In order to attain this object, it is necessary that the pleadings interchanged between the parties should be conducted according to certain fixed rules […]. The main purpose of these rules is to compel each party to state clearly and intelligibly the material facts on which he relies, omitting everything immaterial, and then to insist on his opponent frankly admitting or explicitly denying every material matter alleged against him. By this method they must speedily arrive at an issue.


Neither party need to disclose in his pleading the evidence by which he proposes to establish his case in the trial. But each must give his opponent a sufficient outline of his case.″ Odgers on Pleading And Practice Nineteenth Edition by G.F. HARWOOOD & B.A HARWOOD at p. 74.
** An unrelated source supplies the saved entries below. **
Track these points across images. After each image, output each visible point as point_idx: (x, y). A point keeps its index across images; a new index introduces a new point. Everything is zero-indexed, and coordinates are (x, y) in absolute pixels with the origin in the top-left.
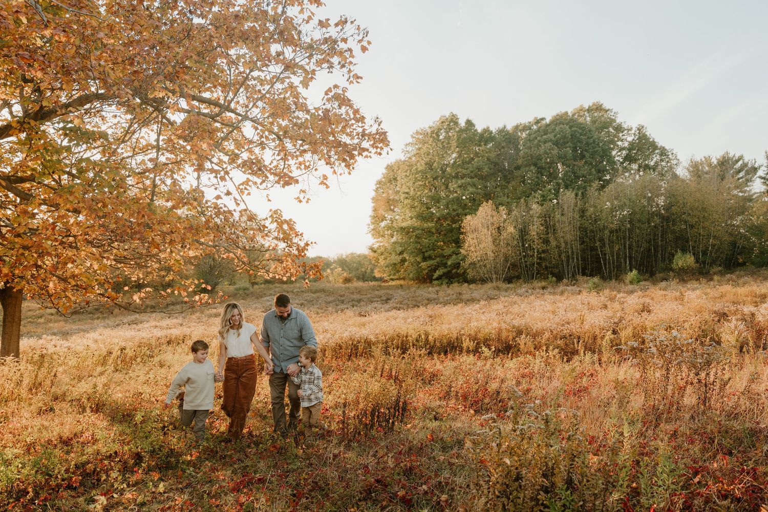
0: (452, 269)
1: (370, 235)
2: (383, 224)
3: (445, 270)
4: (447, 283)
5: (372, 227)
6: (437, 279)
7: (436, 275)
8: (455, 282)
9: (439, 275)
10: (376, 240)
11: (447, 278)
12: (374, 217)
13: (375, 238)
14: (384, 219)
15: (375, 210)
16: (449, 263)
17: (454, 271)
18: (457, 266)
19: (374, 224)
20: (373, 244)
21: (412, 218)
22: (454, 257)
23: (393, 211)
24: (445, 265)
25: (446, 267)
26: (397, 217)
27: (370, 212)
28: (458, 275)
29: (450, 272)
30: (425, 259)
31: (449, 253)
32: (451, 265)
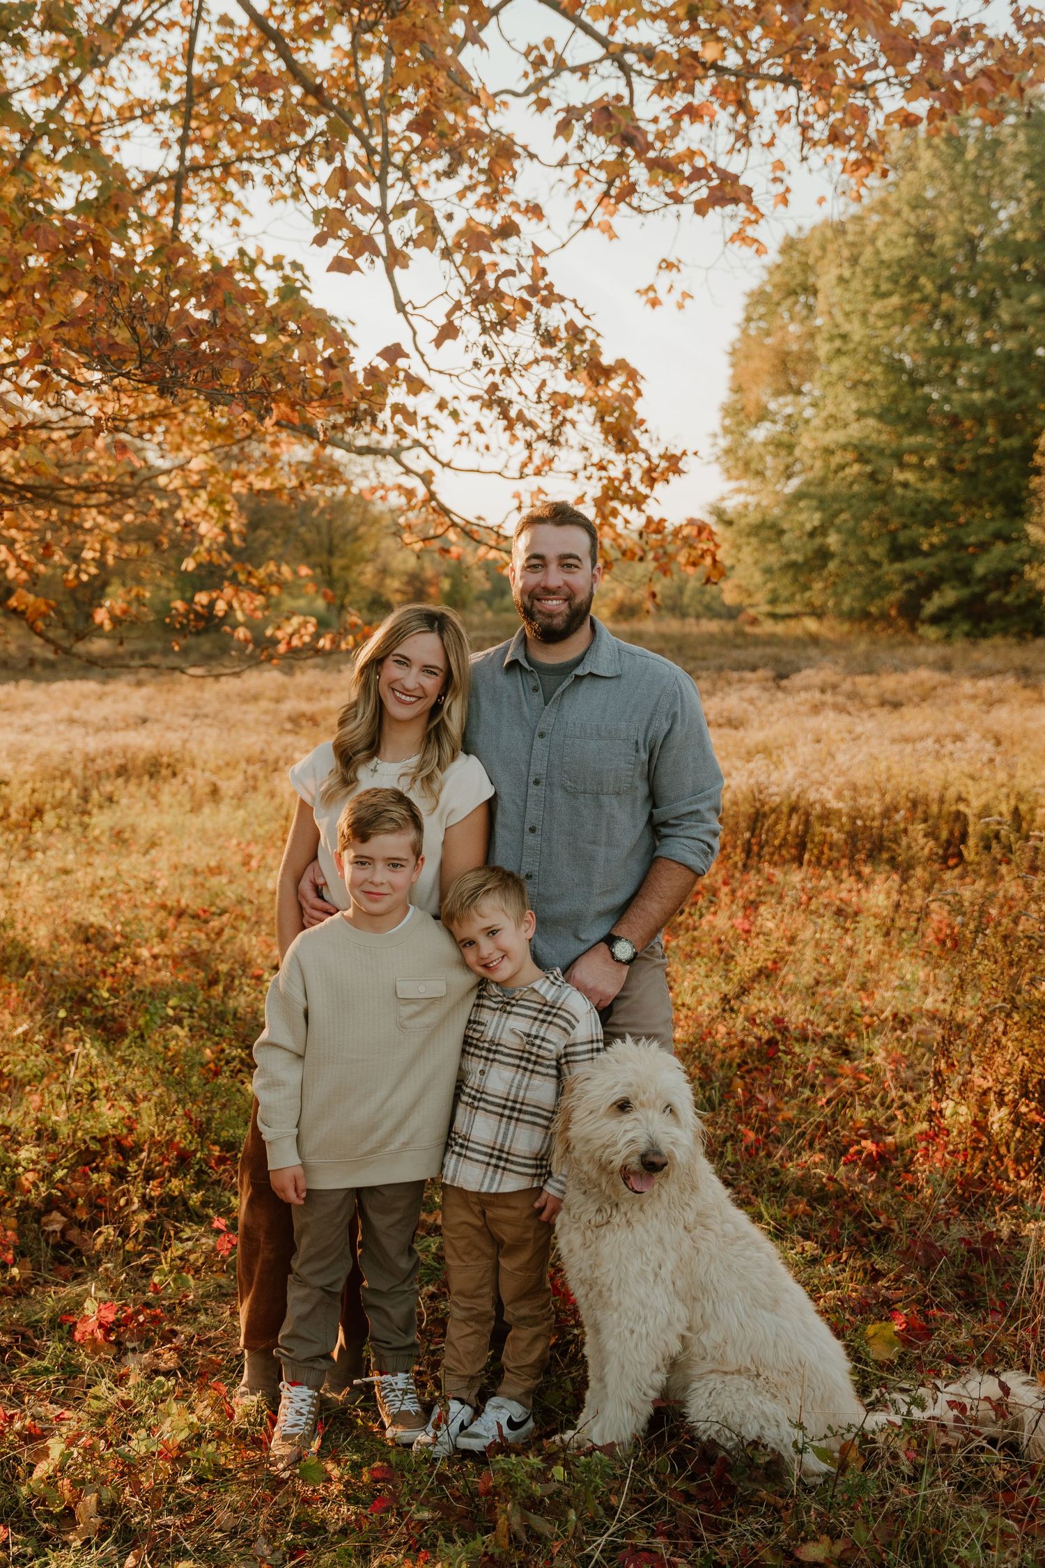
0: (987, 592)
1: (716, 469)
2: (760, 434)
3: (965, 593)
4: (967, 635)
5: (724, 442)
6: (936, 620)
7: (931, 606)
8: (994, 632)
9: (942, 609)
10: (733, 485)
11: (968, 616)
12: (731, 411)
13: (729, 478)
14: (763, 415)
15: (738, 389)
16: (980, 569)
17: (994, 596)
18: (1006, 578)
19: (732, 432)
20: (723, 499)
21: (861, 415)
22: (999, 548)
23: (798, 392)
24: (963, 576)
25: (966, 583)
26: (808, 413)
27: (721, 393)
28: (1004, 612)
29: (978, 599)
30: (898, 552)
31: (983, 537)
32: (983, 579)
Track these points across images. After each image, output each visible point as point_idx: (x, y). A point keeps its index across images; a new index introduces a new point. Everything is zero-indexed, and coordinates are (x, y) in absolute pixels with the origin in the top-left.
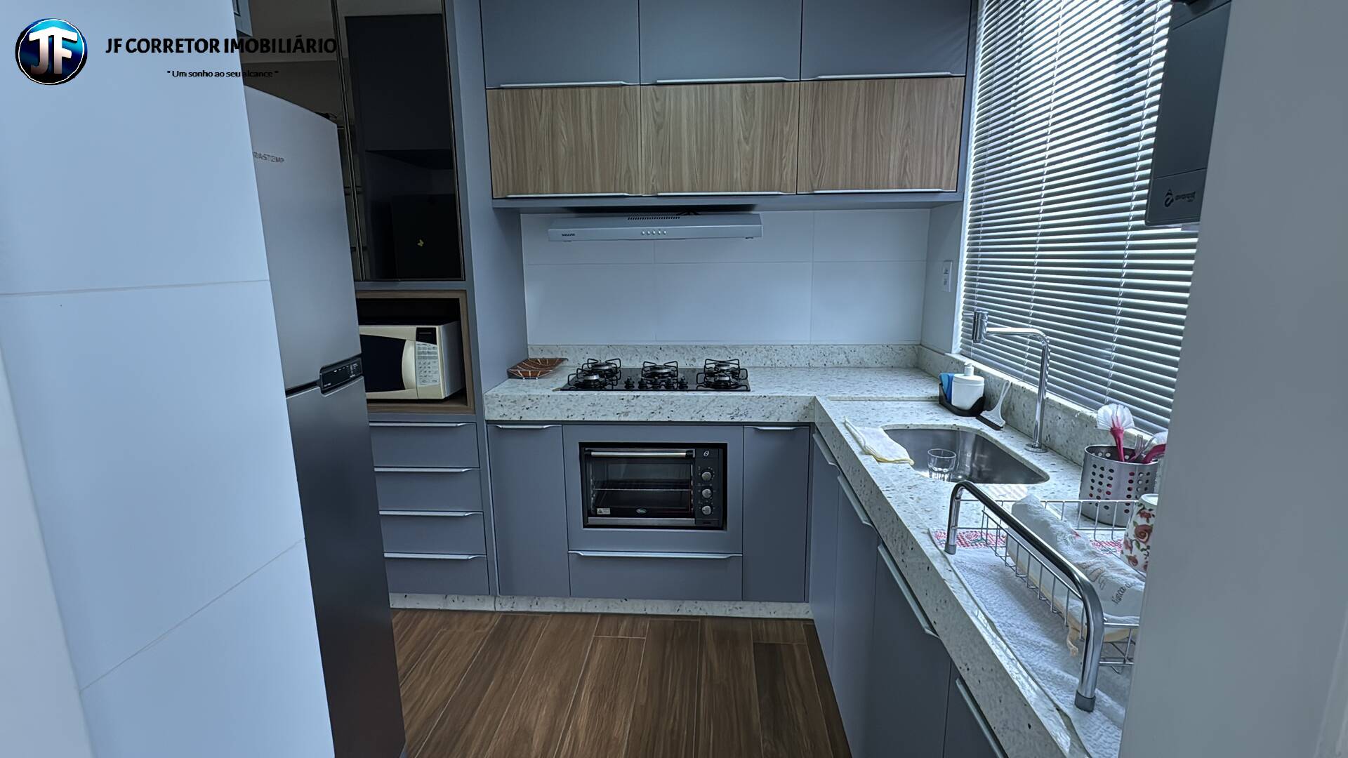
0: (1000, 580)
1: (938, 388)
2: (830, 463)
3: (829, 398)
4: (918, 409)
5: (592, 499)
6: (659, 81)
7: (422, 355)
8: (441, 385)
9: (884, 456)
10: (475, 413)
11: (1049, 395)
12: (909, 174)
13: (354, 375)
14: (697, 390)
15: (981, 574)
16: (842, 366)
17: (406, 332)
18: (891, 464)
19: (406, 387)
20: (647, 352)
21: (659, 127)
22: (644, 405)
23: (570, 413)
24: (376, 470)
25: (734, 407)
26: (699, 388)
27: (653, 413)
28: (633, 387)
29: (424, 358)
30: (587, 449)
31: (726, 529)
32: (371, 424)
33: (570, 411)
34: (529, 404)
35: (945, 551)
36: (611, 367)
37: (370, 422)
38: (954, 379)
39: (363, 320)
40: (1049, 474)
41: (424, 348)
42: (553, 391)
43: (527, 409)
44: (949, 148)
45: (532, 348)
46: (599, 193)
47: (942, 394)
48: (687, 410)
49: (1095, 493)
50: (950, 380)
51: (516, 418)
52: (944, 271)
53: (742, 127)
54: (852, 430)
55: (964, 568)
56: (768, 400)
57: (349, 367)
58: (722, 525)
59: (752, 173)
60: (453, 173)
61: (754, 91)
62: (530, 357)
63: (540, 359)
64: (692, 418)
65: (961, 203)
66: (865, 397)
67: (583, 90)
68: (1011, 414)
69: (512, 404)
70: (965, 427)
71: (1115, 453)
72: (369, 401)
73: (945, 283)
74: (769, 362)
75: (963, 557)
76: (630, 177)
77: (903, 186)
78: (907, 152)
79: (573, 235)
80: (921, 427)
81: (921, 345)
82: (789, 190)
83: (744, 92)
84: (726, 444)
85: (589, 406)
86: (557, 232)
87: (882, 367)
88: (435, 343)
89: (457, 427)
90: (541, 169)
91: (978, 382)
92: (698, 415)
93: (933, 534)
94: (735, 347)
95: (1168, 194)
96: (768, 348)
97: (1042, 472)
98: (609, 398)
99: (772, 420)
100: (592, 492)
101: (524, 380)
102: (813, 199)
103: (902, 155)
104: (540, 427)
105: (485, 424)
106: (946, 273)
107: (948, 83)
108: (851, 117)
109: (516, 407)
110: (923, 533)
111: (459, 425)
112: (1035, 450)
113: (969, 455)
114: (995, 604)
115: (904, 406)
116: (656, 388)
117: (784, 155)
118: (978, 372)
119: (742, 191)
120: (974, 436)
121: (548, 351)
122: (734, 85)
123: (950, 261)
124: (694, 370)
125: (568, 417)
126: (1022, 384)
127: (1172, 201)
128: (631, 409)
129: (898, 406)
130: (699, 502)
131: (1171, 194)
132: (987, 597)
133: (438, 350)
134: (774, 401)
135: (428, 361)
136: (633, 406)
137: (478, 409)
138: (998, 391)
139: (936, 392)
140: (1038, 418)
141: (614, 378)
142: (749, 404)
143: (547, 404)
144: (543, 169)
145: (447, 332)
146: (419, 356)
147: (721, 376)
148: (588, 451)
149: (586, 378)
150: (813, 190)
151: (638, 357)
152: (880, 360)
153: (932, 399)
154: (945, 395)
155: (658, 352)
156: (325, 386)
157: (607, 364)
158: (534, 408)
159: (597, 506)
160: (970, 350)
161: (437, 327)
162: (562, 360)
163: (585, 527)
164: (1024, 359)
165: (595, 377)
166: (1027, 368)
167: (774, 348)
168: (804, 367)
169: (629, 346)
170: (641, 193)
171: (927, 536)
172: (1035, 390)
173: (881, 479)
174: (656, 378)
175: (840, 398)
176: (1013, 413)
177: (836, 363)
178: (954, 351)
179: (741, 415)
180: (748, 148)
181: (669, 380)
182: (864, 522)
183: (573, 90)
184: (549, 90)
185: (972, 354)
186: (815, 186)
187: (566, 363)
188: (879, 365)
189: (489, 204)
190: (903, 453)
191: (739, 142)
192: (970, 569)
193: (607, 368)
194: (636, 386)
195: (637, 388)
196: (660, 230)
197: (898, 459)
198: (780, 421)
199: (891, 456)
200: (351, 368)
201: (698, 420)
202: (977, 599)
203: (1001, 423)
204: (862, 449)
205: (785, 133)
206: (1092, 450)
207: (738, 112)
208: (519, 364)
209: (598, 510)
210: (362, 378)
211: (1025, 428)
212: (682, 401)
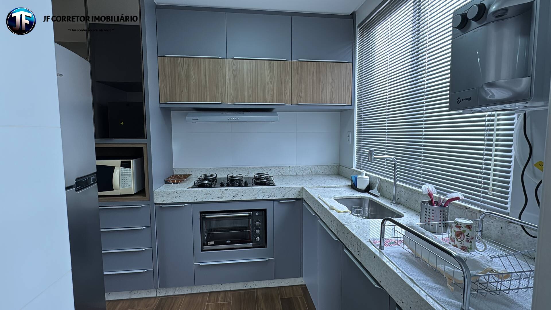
0: (407, 260)
1: (351, 182)
2: (313, 215)
3: (309, 187)
4: (344, 190)
5: (205, 238)
6: (234, 58)
7: (123, 174)
8: (133, 188)
9: (339, 210)
10: (149, 200)
11: (398, 183)
12: (334, 98)
13: (92, 182)
14: (252, 186)
15: (398, 258)
16: (309, 174)
17: (116, 163)
18: (342, 213)
19: (114, 189)
20: (228, 171)
21: (235, 77)
22: (230, 193)
23: (196, 198)
24: (101, 230)
25: (269, 193)
26: (253, 185)
27: (234, 197)
28: (224, 185)
29: (124, 175)
30: (203, 215)
31: (267, 247)
32: (100, 208)
33: (195, 197)
34: (176, 195)
35: (380, 249)
36: (213, 177)
37: (100, 207)
38: (357, 177)
39: (98, 158)
40: (403, 214)
41: (124, 170)
42: (188, 188)
43: (175, 197)
44: (348, 89)
45: (175, 170)
46: (208, 102)
47: (353, 184)
48: (249, 195)
49: (427, 220)
50: (356, 178)
51: (170, 202)
52: (348, 136)
53: (269, 77)
54: (323, 200)
55: (391, 256)
56: (284, 189)
57: (90, 178)
58: (264, 246)
59: (273, 96)
60: (143, 94)
61: (274, 64)
62: (174, 174)
63: (179, 175)
64: (251, 198)
65: (353, 110)
66: (322, 186)
67: (202, 59)
68: (381, 190)
69: (168, 195)
70: (364, 197)
71: (431, 203)
72: (99, 196)
73: (349, 140)
74: (280, 174)
75: (388, 251)
76: (222, 96)
77: (332, 102)
78: (333, 90)
79: (198, 119)
80: (348, 198)
81: (339, 165)
82: (288, 103)
83: (270, 64)
84: (266, 209)
85: (205, 195)
86: (189, 118)
87: (325, 175)
88: (130, 168)
89: (140, 207)
90: (182, 91)
91: (367, 179)
92: (254, 197)
93: (372, 242)
94: (266, 167)
95: (458, 99)
96: (280, 168)
97: (401, 213)
98: (214, 191)
99: (285, 198)
100: (205, 234)
101: (172, 184)
102: (299, 107)
103: (331, 91)
104: (182, 205)
105: (154, 205)
106: (349, 137)
107: (347, 65)
108: (311, 75)
109: (170, 197)
110: (368, 241)
111: (141, 206)
112: (394, 204)
113: (367, 209)
114: (409, 271)
115: (339, 190)
116: (234, 185)
117: (286, 89)
118: (366, 175)
119: (270, 103)
120: (368, 200)
121: (183, 171)
122: (265, 61)
123: (350, 132)
124: (249, 178)
125: (195, 200)
126: (385, 179)
127: (460, 101)
128: (224, 195)
129: (336, 189)
130: (254, 236)
131: (460, 99)
132: (405, 268)
133: (132, 171)
134: (286, 189)
135: (126, 176)
136: (225, 194)
137: (151, 198)
138: (375, 182)
139: (350, 183)
140: (394, 192)
141: (215, 182)
142: (276, 191)
143: (185, 195)
144: (183, 91)
145: (135, 162)
146: (122, 174)
147: (263, 180)
148: (204, 215)
149: (202, 182)
150: (298, 103)
151: (224, 173)
152: (324, 172)
153: (348, 186)
154: (354, 184)
155: (233, 171)
156: (77, 188)
157: (211, 176)
158: (178, 197)
159: (208, 240)
160: (361, 166)
161: (132, 161)
162: (189, 175)
163: (202, 251)
164: (384, 169)
165: (207, 182)
166: (386, 172)
167: (282, 168)
168: (295, 175)
169: (220, 168)
170: (227, 103)
171: (369, 243)
172: (393, 181)
173: (342, 220)
174: (234, 181)
175: (313, 187)
176: (382, 190)
177: (307, 173)
178: (354, 167)
179: (272, 196)
180: (271, 86)
181: (240, 182)
182: (335, 239)
183: (198, 59)
184: (187, 59)
185: (362, 168)
186: (299, 102)
187: (191, 176)
188: (324, 174)
189: (158, 105)
190: (346, 209)
191: (268, 83)
192: (393, 256)
193: (211, 178)
194: (226, 185)
195: (226, 186)
196: (236, 118)
197: (345, 211)
198: (289, 198)
199: (342, 210)
200: (91, 179)
201: (254, 199)
202: (401, 269)
203: (378, 194)
204: (330, 207)
205: (286, 80)
206: (423, 202)
207: (267, 72)
208: (170, 177)
209: (208, 242)
210: (96, 184)
211: (387, 196)
212: (247, 191)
  1. This Court, in dealing with the concept of abuse of process in Gomme v Maurel [2012] SCA 342, CA 6/2010, stated ―


″Courts cannot stay unconcerned where their own processes are abused by parties and litigants. There is a time where they have to decide that enough is enough where lawyers have not advised their clients […]. Courts have a duty to intervene to stop abuses of such legal and judicial processes.″


  1. For the reasons stated above, the appeal is dismissed in its entirety. We uphold the orders of the learned Judge, striking out and dismissing the plaint. With costs in favour of all the respondents.





 F. Robinson, JA


I concur                                                                     _______________________

                                                                                   Dr. M. Twomey-Woods, JA



I concur                                                                    _______________________                                                

                                                                                 S. Andre, JA


 Signed, dated and delivered at Ile du Port on 19 August 2022.